» **PROBLEM TO WORK ON**
Convert the lines of text in the data below into a single JSON list of strings, one string per line, skipping blank lines and leaving the pictures out of the answer.

* * *

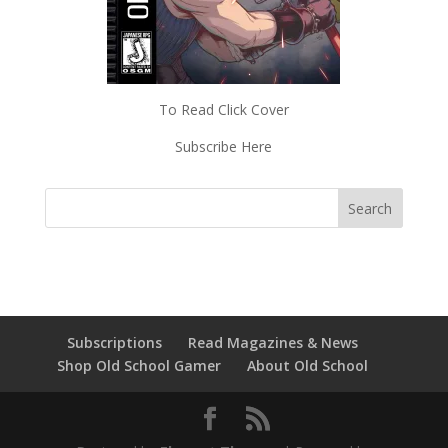
To Read Click Cover
Subscribe Here
Subscriptions
Read Magazines & News
Shop Old School Gamer
About Old School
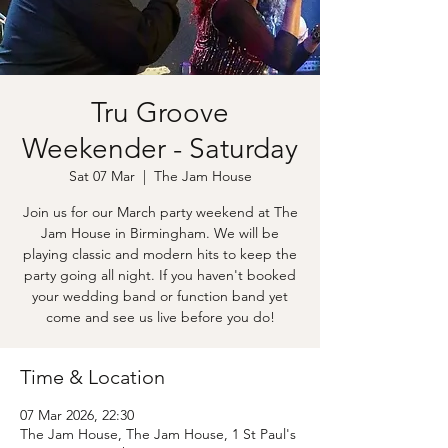
Tru Groove
Weekender - Saturday
Sat 07 Mar
  |  
The Jam House
Join us for our March party weekend at The
Jam House in Birmingham. We will be
playing classic and modern hits to keep the
party going all night. If you haven't booked
your wedding band or function band yet
come and see us live before you do!
Time & Location
07 Mar 2026, 22:30
The Jam House, The Jam House, 1 St Paul's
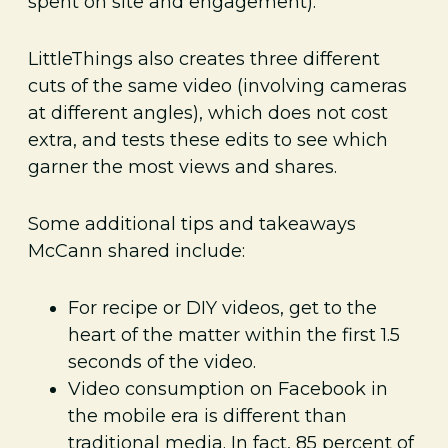
spent on site and engagement).
LittleThings also creates three different
cuts of the same video (involving cameras
at different angles), which does not cost
extra, and tests these edits to see which
garner the most views and shares.
Some additional tips and takeaways
McCann shared include:
For recipe or DIY videos, get to the
heart of the matter within the first 1.5
seconds of the video.
Video consumption on Facebook in
the mobile era is different than
traditional media. In fact, 85 percent of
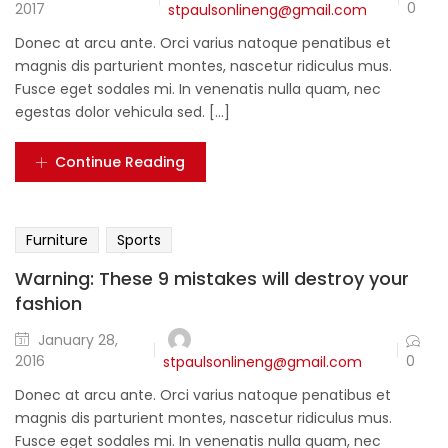
0
2017
stpaulsonlineng@gmail.com
Donec at arcu ante. Orci varius natoque penatibus et
magnis dis parturient montes, nascetur ridiculus mus.
Fusce eget sodales mi. In venenatis nulla quam, nec
egestas dolor vehicula sed. [...]
Continue Reading
Furniture
Sports
Warning: These 9 mistakes will destroy your
fashion
January 28,
0
2016
stpaulsonlineng@gmail.com
Donec at arcu ante. Orci varius natoque penatibus et
magnis dis parturient montes, nascetur ridiculus mus.
Fusce eget sodales mi. In venenatis nulla quam, nec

* * *

» **SOLVED EXERCISE**
[
  "To Read Click Cover",
  "Subscribe Here",
  "Subscriptions",
  "Read Magazines & News",
  "Shop Old School Gamer",
  "About Old School",
  "Tru Groove",
  "Weekender - Saturday",
  "Sat 07 Mar",
  "  |  ",
  "The Jam House",
  "Join us for our March party weekend at The",
  "Jam House in Birmingham. We will be",
  "playing classic and modern hits to keep the",
  "party going all night. If you haven't booked",
  "your wedding band or function band yet",
  "come and see us live before you do!",
  "Time & Location",
  "07 Mar 2026, 22:30",
  "The Jam House, The Jam House, 1 St Paul's",
  "spent on site and engagement).",
  "LittleThings also creates three different",
  "cuts of the same video (involving cameras",
  "at different angles), which does not cost",
  "extra, and tests these edits to see which",
  "garner the most views and shares.",
  "Some additional tips and takeaways",
  "McCann shared include:",
  "For recipe or DIY videos, get to the",
  "heart of the matter within the first 1.5",
  "seconds of the video.",
  "Video consumption on Facebook in",
  "the mobile era is different than",
  "traditional media. In fact, 85 percent of",
  "0",
  "2017",
  "stpaulsonlineng@gmail.com",
  "Donec at arcu ante. Orci varius natoque penatibus et",
  "magnis dis parturient montes, nascetur ridiculus mus.",
  "Fusce eget sodales mi. In venenatis nulla quam, nec",
  "egestas dolor vehicula sed. [...]",
  "Continue Reading",
  "Furniture",
  "Sports",
  "Warning: These 9 mistakes will destroy your",
  "fashion",
  "January 28,",
  "0",
  "2016",
  "stpaulsonlineng@gmail.com",
  "Donec at arcu ante. Orci varius natoque penatibus et",
  "magnis dis parturient montes, nascetur ridiculus mus.",
  "Fusce eget sodales mi. In venenatis nulla quam, nec"
]